#### Your instructions
Repeat exactly the lines of the material below that run from the "Central Oregon." line to the "Bildirim Gönder" line, including both, and do not carry over any pictures.
########################################
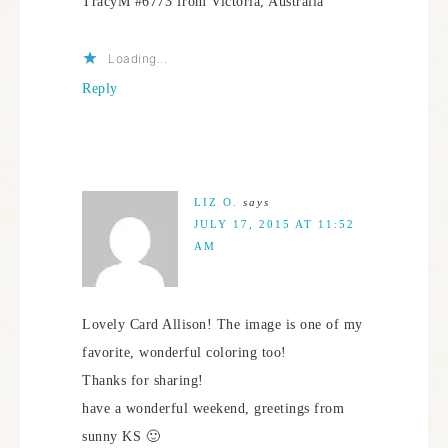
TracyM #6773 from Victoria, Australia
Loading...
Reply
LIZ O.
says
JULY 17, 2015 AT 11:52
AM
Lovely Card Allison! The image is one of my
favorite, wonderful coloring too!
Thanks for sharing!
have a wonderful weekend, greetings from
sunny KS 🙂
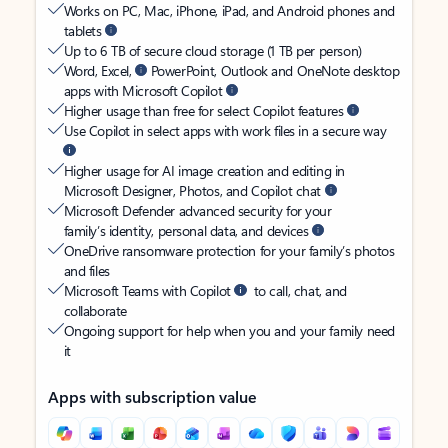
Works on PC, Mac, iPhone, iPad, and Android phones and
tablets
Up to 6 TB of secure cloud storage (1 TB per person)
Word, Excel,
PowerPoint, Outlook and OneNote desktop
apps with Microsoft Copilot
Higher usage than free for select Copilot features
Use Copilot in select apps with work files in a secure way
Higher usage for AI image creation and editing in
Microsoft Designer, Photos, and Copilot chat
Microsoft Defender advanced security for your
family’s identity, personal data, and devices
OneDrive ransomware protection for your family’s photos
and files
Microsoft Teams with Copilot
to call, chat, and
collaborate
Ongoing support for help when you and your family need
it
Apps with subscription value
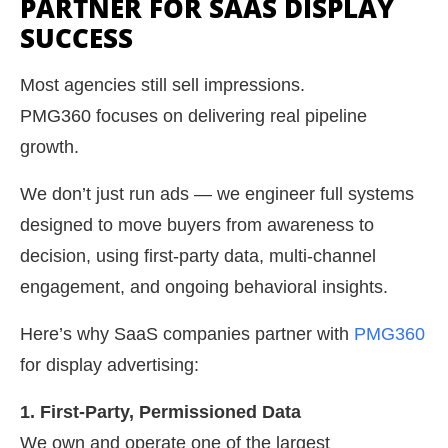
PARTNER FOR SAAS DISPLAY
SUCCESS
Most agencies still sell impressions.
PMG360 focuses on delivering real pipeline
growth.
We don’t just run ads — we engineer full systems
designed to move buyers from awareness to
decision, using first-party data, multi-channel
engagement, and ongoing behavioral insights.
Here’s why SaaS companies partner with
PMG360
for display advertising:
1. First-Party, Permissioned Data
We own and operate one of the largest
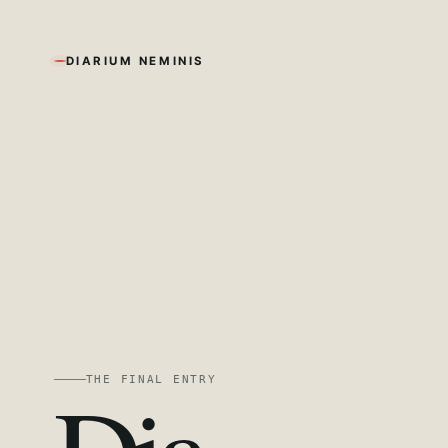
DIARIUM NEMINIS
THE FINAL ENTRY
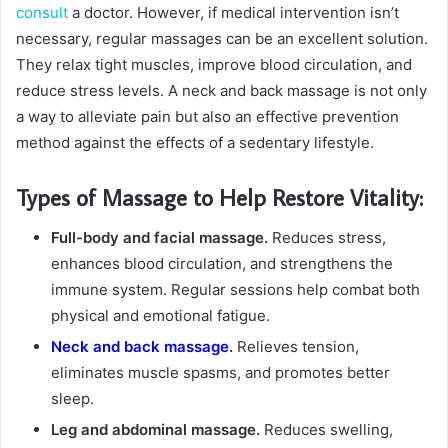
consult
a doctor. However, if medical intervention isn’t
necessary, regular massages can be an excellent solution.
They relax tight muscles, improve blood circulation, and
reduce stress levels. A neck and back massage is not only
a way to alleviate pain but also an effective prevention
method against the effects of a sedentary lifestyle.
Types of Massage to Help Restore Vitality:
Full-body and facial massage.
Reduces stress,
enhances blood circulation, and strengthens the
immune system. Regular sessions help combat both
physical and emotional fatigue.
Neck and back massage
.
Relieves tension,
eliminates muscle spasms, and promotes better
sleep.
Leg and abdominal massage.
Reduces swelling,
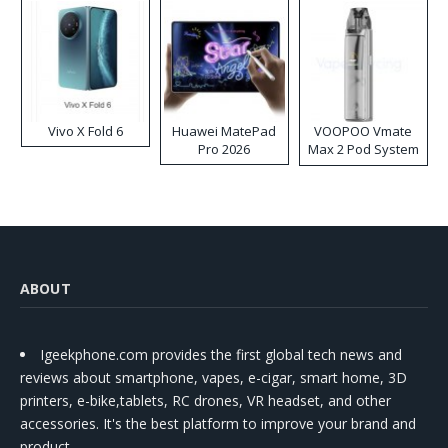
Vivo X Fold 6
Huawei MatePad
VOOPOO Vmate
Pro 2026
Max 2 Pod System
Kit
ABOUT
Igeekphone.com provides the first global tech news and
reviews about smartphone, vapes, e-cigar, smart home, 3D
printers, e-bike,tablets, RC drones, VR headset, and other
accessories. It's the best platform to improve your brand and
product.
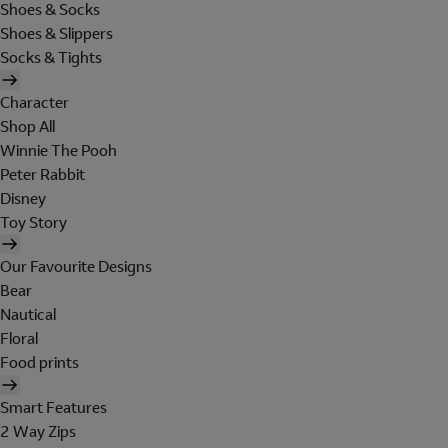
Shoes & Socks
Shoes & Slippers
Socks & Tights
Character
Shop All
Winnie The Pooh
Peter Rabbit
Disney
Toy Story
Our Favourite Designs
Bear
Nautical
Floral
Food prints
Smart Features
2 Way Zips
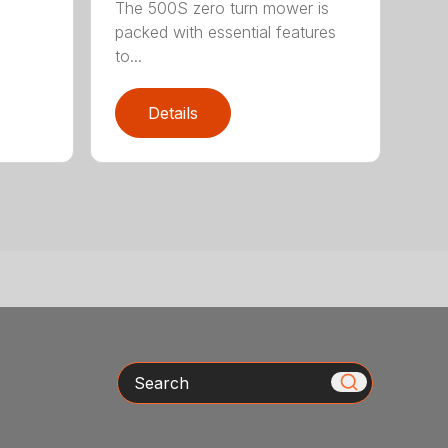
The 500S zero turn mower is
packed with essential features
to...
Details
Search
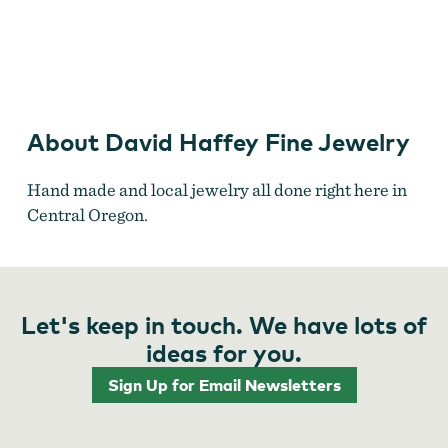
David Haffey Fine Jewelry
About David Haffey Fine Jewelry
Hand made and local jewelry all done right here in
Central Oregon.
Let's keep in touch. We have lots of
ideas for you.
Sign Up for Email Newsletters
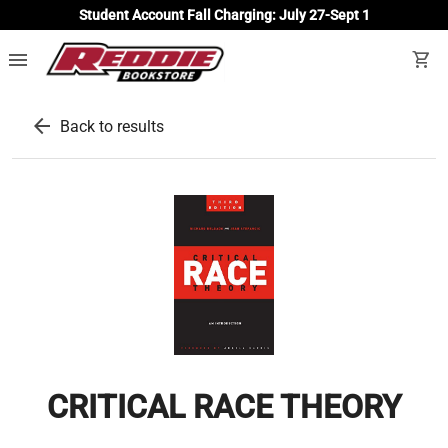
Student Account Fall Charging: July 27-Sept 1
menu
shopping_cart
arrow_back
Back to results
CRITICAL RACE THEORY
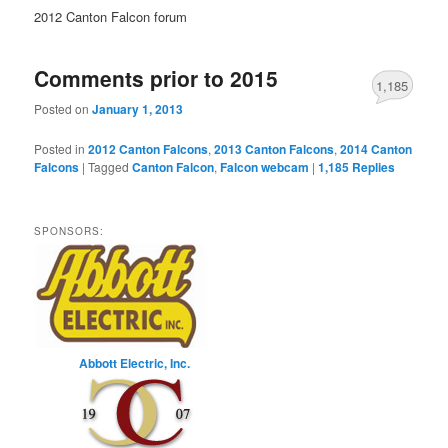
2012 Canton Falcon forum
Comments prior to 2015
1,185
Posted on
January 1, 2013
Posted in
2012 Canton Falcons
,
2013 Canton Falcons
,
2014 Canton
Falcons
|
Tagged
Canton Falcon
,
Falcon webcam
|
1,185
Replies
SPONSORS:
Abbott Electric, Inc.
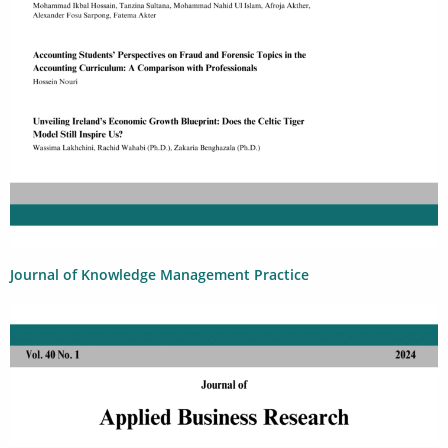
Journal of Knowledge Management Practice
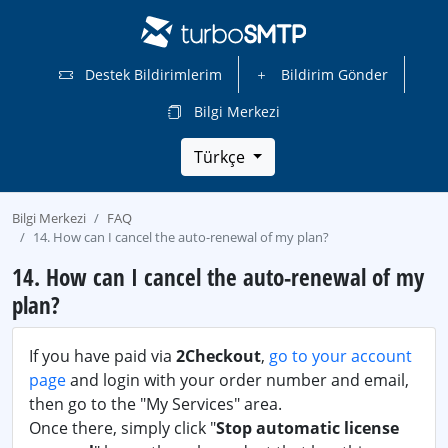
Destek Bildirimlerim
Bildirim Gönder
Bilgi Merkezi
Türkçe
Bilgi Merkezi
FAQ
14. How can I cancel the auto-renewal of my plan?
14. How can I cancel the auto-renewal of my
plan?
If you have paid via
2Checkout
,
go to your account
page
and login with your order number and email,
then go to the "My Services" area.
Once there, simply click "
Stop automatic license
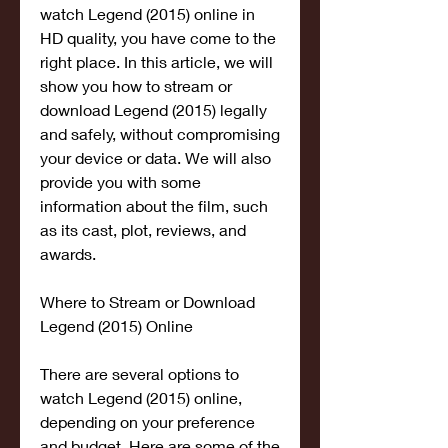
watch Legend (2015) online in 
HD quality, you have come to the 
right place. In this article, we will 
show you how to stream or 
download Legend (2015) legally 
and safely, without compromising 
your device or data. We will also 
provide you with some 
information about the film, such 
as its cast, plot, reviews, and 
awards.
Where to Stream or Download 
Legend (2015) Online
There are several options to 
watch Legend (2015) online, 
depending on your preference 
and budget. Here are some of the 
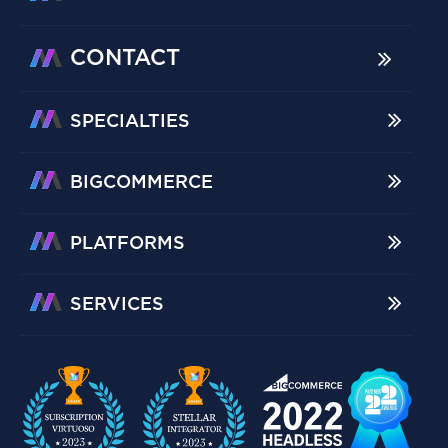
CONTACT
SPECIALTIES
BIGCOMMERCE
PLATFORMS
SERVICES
########################################
#### Response area
Central Oregon.
Let's keep in touch. We have lots of
ideas for you.
Sign Up for Email Newsletters
Student Account Fall Charging: July 27-Sept 1
menu
shopping_cart
arrow_back
Back to results
CRITICAL RACE THEORY
2012 Canton Falcon forum
Comments prior to 2015
1,185
Posted on
January 1, 2013
Posted in
2012 Canton Falcons
,
2013 Canton Falcons
,
2014 Canton
Falcons
|
Tagged
Canton Falcon
,
Falcon webcam
|
1,185
Replies
SPONSORS:
Abbott Electric, Inc.
Journal of Knowledge Management Practice
Destek Bildirimlerim
Bildirim Gönder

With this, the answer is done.